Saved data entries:
■ ■ ■ ■ ■

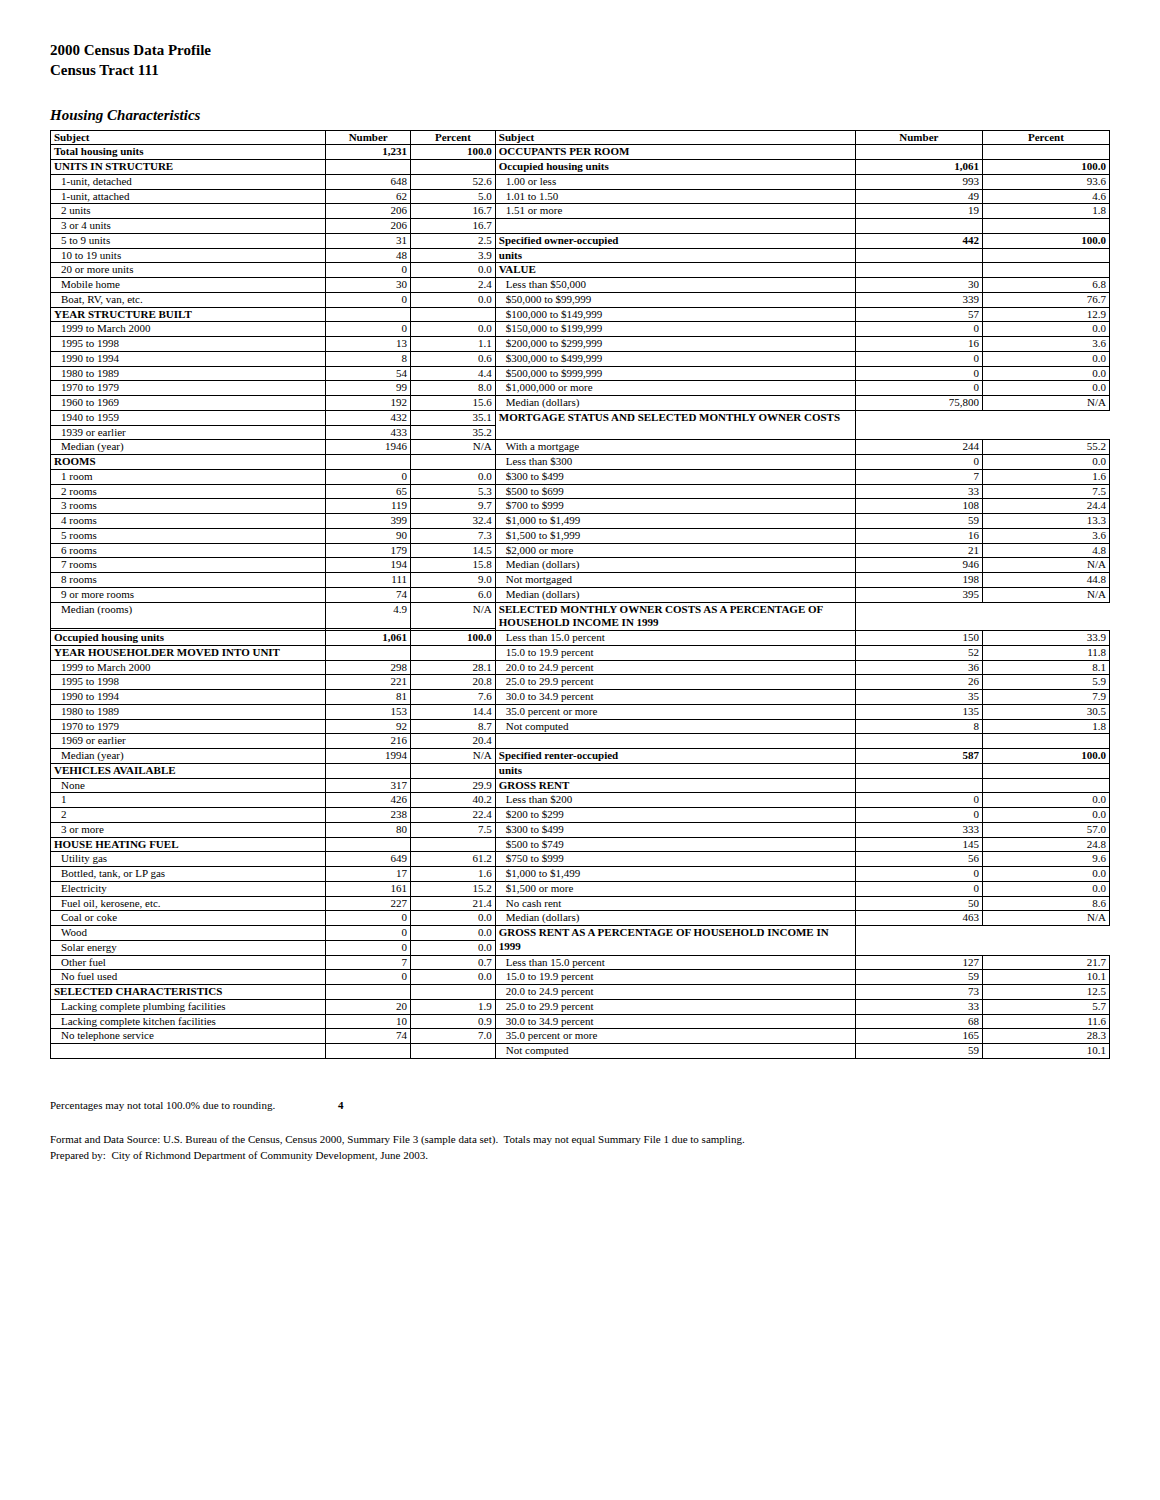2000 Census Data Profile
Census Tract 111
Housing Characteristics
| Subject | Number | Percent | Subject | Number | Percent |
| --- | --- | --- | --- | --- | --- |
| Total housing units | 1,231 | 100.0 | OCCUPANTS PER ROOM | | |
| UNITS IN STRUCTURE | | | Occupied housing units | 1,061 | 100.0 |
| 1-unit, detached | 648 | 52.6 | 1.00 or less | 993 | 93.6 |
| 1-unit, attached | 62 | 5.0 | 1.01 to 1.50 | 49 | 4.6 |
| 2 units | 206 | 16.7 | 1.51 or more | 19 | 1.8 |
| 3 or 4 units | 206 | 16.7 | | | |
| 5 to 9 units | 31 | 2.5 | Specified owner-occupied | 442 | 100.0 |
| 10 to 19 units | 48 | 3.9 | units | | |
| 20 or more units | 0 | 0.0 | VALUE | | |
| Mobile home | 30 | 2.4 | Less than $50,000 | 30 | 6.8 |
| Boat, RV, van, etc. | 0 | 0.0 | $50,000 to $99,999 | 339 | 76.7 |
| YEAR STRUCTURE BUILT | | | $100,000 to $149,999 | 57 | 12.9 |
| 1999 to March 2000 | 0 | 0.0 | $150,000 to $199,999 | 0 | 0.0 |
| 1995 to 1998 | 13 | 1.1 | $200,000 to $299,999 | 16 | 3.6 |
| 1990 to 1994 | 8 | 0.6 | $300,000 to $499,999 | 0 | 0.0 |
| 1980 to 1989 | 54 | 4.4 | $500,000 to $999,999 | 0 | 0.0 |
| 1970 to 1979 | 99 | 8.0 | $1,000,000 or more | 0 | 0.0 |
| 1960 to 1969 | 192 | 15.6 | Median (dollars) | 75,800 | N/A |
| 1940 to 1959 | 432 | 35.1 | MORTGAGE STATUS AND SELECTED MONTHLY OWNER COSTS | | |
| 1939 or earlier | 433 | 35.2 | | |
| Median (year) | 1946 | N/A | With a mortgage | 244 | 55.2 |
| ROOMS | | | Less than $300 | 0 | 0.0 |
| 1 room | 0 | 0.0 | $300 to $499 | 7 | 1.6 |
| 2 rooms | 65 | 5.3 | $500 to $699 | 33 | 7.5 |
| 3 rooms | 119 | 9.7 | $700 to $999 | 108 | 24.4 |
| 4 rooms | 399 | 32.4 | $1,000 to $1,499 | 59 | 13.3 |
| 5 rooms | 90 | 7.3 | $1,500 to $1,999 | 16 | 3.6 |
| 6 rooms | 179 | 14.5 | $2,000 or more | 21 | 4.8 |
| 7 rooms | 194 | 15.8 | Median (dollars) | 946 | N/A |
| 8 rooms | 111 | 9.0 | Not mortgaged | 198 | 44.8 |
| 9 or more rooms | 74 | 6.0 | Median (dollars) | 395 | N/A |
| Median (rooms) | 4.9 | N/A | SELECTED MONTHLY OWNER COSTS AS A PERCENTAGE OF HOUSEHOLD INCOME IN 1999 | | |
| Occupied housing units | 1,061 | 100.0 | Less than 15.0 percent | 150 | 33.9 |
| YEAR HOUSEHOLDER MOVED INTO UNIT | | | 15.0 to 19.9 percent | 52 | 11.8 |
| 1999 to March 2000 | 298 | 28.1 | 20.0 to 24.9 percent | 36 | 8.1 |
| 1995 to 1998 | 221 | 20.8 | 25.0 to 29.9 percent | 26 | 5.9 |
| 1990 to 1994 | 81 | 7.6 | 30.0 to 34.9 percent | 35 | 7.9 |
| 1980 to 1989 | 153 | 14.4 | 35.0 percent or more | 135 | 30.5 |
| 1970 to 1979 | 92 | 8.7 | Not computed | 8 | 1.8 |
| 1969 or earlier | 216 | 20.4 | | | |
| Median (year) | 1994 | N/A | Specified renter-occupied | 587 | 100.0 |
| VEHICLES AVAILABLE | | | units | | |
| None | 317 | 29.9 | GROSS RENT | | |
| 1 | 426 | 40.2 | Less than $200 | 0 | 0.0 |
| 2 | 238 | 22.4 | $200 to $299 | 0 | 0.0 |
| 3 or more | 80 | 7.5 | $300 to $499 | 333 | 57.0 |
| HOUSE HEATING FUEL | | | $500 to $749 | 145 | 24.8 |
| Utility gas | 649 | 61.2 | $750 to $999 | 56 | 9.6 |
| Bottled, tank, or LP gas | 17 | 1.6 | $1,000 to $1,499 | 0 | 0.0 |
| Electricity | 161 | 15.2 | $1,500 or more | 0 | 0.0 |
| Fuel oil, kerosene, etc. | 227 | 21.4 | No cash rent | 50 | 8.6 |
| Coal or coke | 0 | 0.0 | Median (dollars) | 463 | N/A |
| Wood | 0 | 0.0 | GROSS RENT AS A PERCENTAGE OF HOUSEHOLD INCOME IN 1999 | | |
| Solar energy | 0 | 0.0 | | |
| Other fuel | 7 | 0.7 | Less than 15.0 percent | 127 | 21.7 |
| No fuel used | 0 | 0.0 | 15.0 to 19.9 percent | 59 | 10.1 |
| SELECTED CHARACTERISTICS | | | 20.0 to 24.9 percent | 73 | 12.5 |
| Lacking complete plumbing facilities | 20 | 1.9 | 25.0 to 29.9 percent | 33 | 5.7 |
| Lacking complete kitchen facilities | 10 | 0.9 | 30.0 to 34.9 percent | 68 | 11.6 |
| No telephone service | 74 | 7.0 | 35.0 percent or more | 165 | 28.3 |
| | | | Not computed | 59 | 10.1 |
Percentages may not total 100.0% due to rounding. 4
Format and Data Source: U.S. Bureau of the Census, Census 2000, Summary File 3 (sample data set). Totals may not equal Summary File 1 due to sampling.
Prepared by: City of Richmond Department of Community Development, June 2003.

■ ■ ■ ■ ■

The records above, copied word for word without the pictures, are what should be output.

ANSWER TO THE EXERCISE:
2000 Census Data Profile
Census Tract 111
Housing Characteristics
| Subject | Number | Percent | Subject | Number | Percent |
| --- | --- | --- | --- | --- | --- |
| Total housing units | 1,231 | 100.0 | OCCUPANTS PER ROOM | | |
| UNITS IN STRUCTURE | | | Occupied housing units | 1,061 | 100.0 |
| 1-unit, detached | 648 | 52.6 | 1.00 or less | 993 | 93.6 |
| 1-unit, attached | 62 | 5.0 | 1.01 to 1.50 | 49 | 4.6 |
| 2 units | 206 | 16.7 | 1.51 or more | 19 | 1.8 |
| 3 or 4 units | 206 | 16.7 | | | |
| 5 to 9 units | 31 | 2.5 | Specified owner-occupied | 442 | 100.0 |
| 10 to 19 units | 48 | 3.9 | units | | |
| 20 or more units | 0 | 0.0 | VALUE | | |
| Mobile home | 30 | 2.4 | Less than $50,000 | 30 | 6.8 |
| Boat, RV, van, etc. | 0 | 0.0 | $50,000 to $99,999 | 339 | 76.7 |
| YEAR STRUCTURE BUILT | | | $100,000 to $149,999 | 57 | 12.9 |
| 1999 to March 2000 | 0 | 0.0 | $150,000 to $199,999 | 0 | 0.0 |
| 1995 to 1998 | 13 | 1.1 | $200,000 to $299,999 | 16 | 3.6 |
| 1990 to 1994 | 8 | 0.6 | $300,000 to $499,999 | 0 | 0.0 |
| 1980 to 1989 | 54 | 4.4 | $500,000 to $999,999 | 0 | 0.0 |
| 1970 to 1979 | 99 | 8.0 | $1,000,000 or more | 0 | 0.0 |
| 1960 to 1969 | 192 | 15.6 | Median (dollars) | 75,800 | N/A |
| 1940 to 1959 | 432 | 35.1 | MORTGAGE STATUS AND SELECTED MONTHLY OWNER COSTS | | |
| 1939 or earlier | 433 | 35.2 | | |
| Median (year) | 1946 | N/A | With a mortgage | 244 | 55.2 |
| ROOMS | | | Less than $300 | 0 | 0.0 |
| 1 room | 0 | 0.0 | $300 to $499 | 7 | 1.6 |
| 2 rooms | 65 | 5.3 | $500 to $699 | 33 | 7.5 |
| 3 rooms | 119 | 9.7 | $700 to $999 | 108 | 24.4 |
| 4 rooms | 399 | 32.4 | $1,000 to $1,499 | 59 | 13.3 |
| 5 rooms | 90 | 7.3 | $1,500 to $1,999 | 16 | 3.6 |
| 6 rooms | 179 | 14.5 | $2,000 or more | 21 | 4.8 |
| 7 rooms | 194 | 15.8 | Median (dollars) | 946 | N/A |
| 8 rooms | 111 | 9.0 | Not mortgaged | 198 | 44.8 |
| 9 or more rooms | 74 | 6.0 | Median (dollars) | 395 | N/A |
| Median (rooms) | 4.9 | N/A | SELECTED MONTHLY OWNER COSTS AS A PERCENTAGE OF HOUSEHOLD INCOME IN 1999 | | |
| Occupied housing units | 1,061 | 100.0 | Less than 15.0 percent | 150 | 33.9 |
| YEAR HOUSEHOLDER MOVED INTO UNIT | | | 15.0 to 19.9 percent | 52 | 11.8 |
| 1999 to March 2000 | 298 | 28.1 | 20.0 to 24.9 percent | 36 | 8.1 |
| 1995 to 1998 | 221 | 20.8 | 25.0 to 29.9 percent | 26 | 5.9 |
| 1990 to 1994 | 81 | 7.6 | 30.0 to 34.9 percent | 35 | 7.9 |
| 1980 to 1989 | 153 | 14.4 | 35.0 percent or more | 135 | 30.5 |
| 1970 to 1979 | 92 | 8.7 | Not computed | 8 | 1.8 |
| 1969 or earlier | 216 | 20.4 | | | |
| Median (year) | 1994 | N/A | Specified renter-occupied | 587 | 100.0 |
| VEHICLES AVAILABLE | | | units | | |
| None | 317 | 29.9 | GROSS RENT | | |
| 1 | 426 | 40.2 | Less than $200 | 0 | 0.0 |
| 2 | 238 | 22.4 | $200 to $299 | 0 | 0.0 |
| 3 or more | 80 | 7.5 | $300 to $499 | 333 | 57.0 |
| HOUSE HEATING FUEL | | | $500 to $749 | 145 | 24.8 |
| Utility gas | 649 | 61.2 | $750 to $999 | 56 | 9.6 |
| Bottled, tank, or LP gas | 17 | 1.6 | $1,000 to $1,499 | 0 | 0.0 |
| Electricity | 161 | 15.2 | $1,500 or more | 0 | 0.0 |
| Fuel oil, kerosene, etc. | 227 | 21.4 | No cash rent | 50 | 8.6 |
| Coal or coke | 0 | 0.0 | Median (dollars) | 463 | N/A |
| Wood | 0 | 0.0 | GROSS RENT AS A PERCENTAGE OF HOUSEHOLD INCOME IN 1999 | | |
| Solar energy | 0 | 0.0 | | |
| Other fuel | 7 | 0.7 | Less than 15.0 percent | 127 | 21.7 |
| No fuel used | 0 | 0.0 | 15.0 to 19.9 percent | 59 | 10.1 |
| SELECTED CHARACTERISTICS | | | 20.0 to 24.9 percent | 73 | 12.5 |
| Lacking complete plumbing facilities | 20 | 1.9 | 25.0 to 29.9 percent | 33 | 5.7 |
| Lacking complete kitchen facilities | 10 | 0.9 | 30.0 to 34.9 percent | 68 | 11.6 |
| No telephone service | 74 | 7.0 | 35.0 percent or more | 165 | 28.3 |
| | | | Not computed | 59 | 10.1 |
Percentages may not total 100.0% due to rounding. 4
Format and Data Source: U.S. Bureau of the Census, Census 2000, Summary File 3 (sample data set). Totals may not equal Summary File 1 due to sampling.
Prepared by: City of Richmond Department of Community Development, June 2003.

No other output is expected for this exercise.